◆ **WHAT IS EXPECTED**
Please change every "images" in the data below to "frames" and leave the rest as it stands. Leave the pictures out of your answer.

◆ **RECORDS PROVIDED**
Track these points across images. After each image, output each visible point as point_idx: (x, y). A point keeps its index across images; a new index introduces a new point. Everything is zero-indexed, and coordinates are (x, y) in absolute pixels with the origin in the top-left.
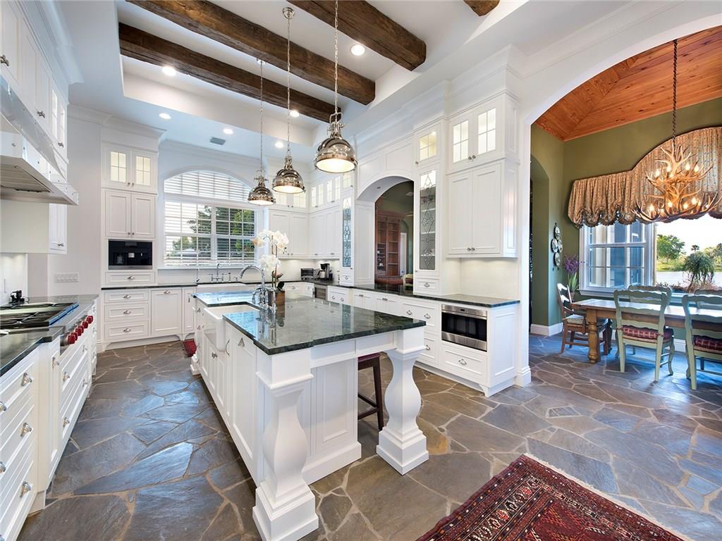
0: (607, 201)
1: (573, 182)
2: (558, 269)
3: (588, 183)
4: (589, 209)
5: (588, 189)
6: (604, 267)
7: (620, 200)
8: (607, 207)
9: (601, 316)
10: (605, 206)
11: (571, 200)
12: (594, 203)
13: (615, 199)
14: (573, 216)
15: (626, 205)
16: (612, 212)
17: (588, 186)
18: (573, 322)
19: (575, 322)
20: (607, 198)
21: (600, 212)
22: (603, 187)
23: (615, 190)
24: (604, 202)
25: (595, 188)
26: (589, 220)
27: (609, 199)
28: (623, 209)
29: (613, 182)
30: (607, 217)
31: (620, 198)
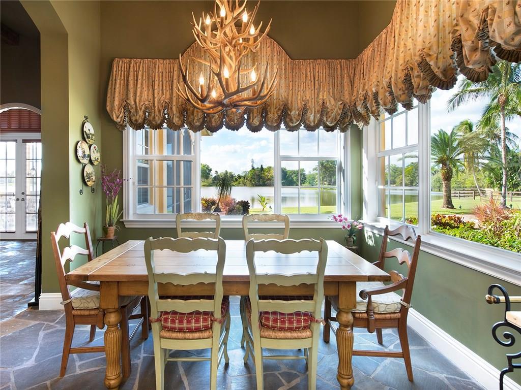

◆ **REPLY**
Track these points across frames. After each image, output each visible point as point_idx: (x, y). A point keeps its index across frames; a new index introduces a new point. Everything is zero-indexed, and coordinates are (x, y) in absolute pixels with the origin in the top-left.
0: (607, 201)
1: (573, 182)
2: (558, 269)
3: (588, 183)
4: (589, 209)
5: (588, 189)
6: (604, 267)
7: (620, 200)
8: (607, 207)
9: (601, 316)
10: (605, 206)
11: (571, 200)
12: (594, 203)
13: (615, 199)
14: (573, 216)
15: (626, 205)
16: (612, 212)
17: (588, 186)
18: (573, 322)
19: (575, 322)
20: (607, 198)
21: (600, 212)
22: (603, 187)
23: (615, 190)
24: (604, 202)
25: (595, 188)
26: (589, 220)
27: (609, 199)
28: (623, 209)
29: (613, 182)
30: (607, 217)
31: (620, 198)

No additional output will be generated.